Directive ▸ Lines of the listing that contain "from" need to be copied.

Data provided ▸

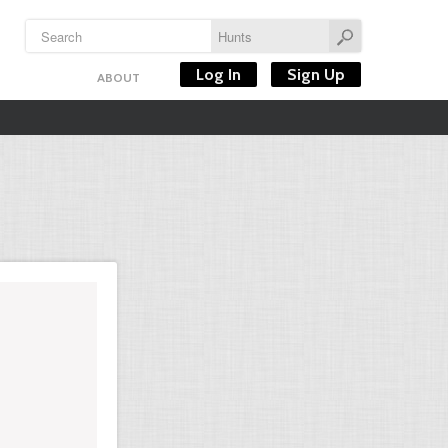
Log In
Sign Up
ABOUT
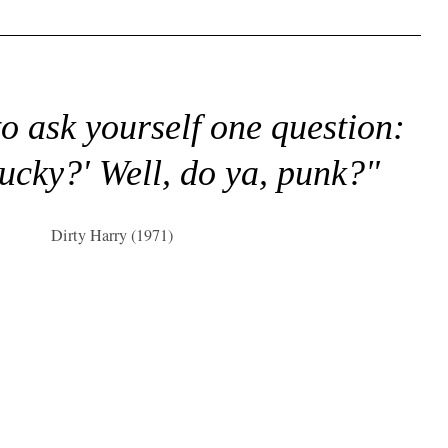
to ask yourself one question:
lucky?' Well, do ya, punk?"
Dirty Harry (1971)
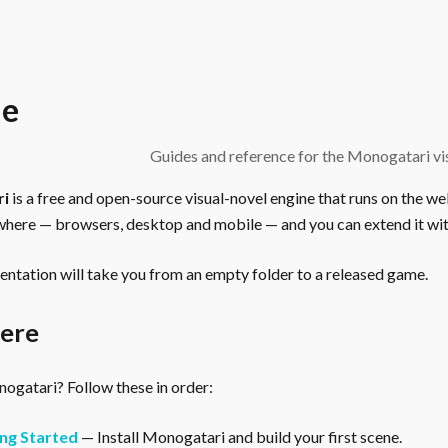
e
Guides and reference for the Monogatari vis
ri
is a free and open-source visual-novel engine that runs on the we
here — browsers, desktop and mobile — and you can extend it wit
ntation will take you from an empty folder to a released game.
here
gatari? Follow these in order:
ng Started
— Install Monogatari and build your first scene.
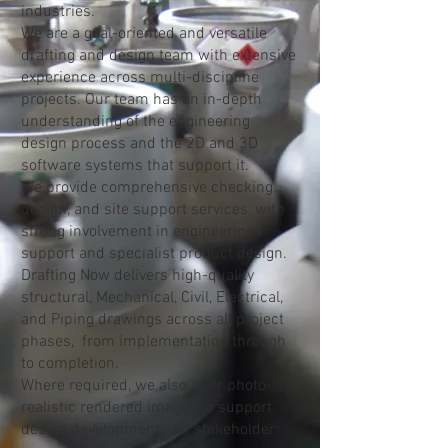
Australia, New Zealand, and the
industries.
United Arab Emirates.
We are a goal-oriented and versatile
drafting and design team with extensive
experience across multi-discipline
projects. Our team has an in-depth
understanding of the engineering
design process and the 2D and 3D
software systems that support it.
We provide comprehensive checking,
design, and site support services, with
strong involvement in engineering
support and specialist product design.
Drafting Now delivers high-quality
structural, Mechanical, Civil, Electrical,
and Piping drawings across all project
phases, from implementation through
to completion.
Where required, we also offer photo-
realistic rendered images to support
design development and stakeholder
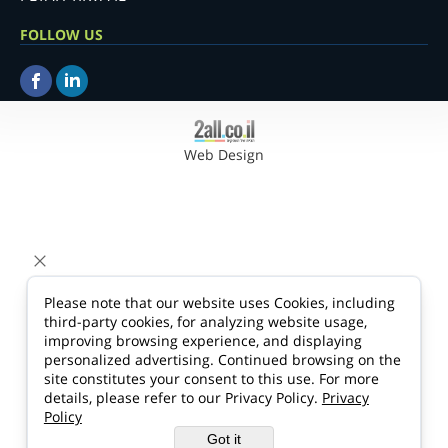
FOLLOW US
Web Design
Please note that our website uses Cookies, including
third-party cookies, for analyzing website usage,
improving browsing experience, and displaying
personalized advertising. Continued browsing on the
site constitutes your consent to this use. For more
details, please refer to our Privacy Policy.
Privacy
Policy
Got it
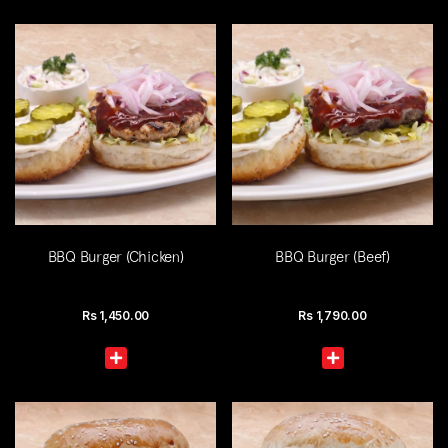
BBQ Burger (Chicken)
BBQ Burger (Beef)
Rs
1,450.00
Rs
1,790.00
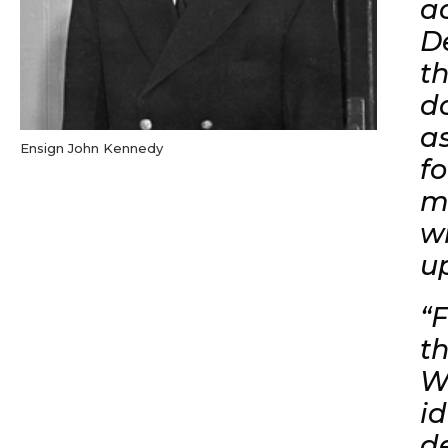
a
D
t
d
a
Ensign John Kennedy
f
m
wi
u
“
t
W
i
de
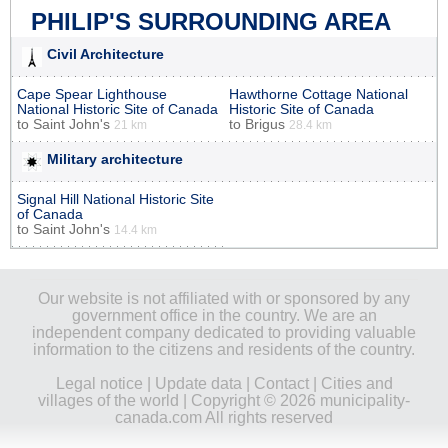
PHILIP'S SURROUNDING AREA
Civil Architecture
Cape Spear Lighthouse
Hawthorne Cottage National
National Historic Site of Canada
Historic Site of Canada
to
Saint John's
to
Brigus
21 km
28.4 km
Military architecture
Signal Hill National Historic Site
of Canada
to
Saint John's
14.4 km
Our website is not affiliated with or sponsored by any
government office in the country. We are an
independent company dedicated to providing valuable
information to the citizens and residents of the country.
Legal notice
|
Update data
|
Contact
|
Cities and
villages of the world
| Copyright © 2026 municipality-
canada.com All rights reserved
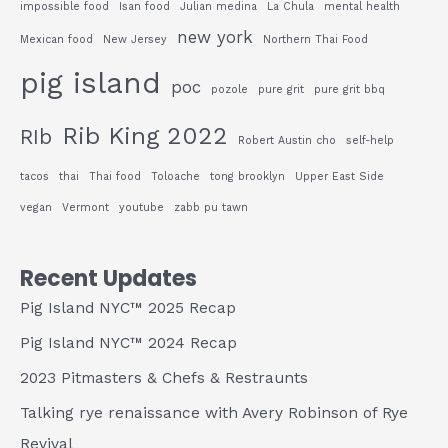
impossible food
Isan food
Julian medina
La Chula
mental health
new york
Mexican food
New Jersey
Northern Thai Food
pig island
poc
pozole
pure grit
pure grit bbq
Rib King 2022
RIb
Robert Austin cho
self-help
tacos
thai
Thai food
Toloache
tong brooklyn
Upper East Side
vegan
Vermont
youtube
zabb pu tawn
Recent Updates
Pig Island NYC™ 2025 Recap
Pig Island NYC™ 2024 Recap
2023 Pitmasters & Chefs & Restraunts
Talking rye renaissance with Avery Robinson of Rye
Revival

...

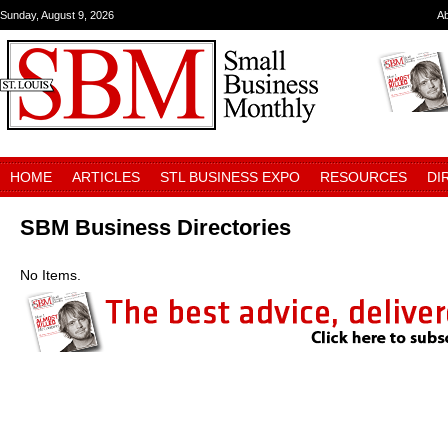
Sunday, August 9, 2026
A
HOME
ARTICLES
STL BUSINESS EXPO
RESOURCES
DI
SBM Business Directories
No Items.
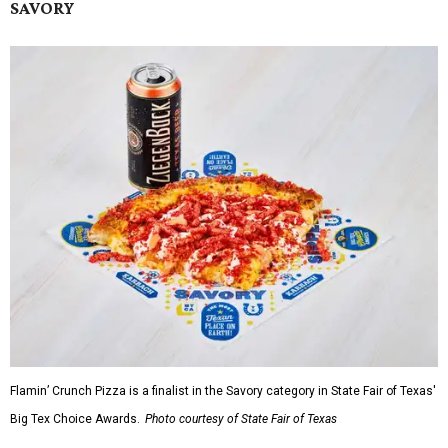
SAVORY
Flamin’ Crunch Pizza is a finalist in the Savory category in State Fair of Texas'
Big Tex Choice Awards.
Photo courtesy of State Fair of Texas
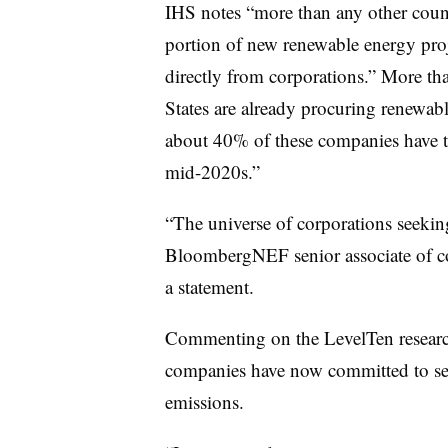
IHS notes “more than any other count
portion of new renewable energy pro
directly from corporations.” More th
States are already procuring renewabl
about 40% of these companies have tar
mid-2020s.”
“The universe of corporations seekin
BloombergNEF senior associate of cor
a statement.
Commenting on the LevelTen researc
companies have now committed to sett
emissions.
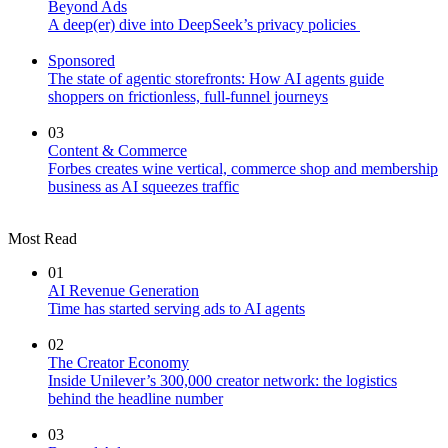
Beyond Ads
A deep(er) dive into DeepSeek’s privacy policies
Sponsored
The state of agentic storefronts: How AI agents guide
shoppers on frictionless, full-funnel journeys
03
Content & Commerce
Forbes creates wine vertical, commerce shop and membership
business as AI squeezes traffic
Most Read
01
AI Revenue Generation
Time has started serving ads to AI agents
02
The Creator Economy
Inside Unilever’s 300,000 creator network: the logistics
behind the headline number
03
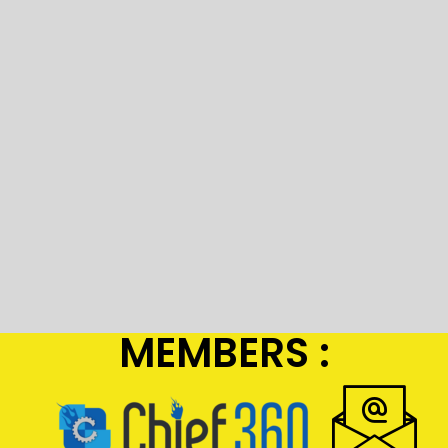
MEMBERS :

Response area ▸
ntation will take you from an empty folder to a released game.
phases, from implementation through
directly from corporations.” More th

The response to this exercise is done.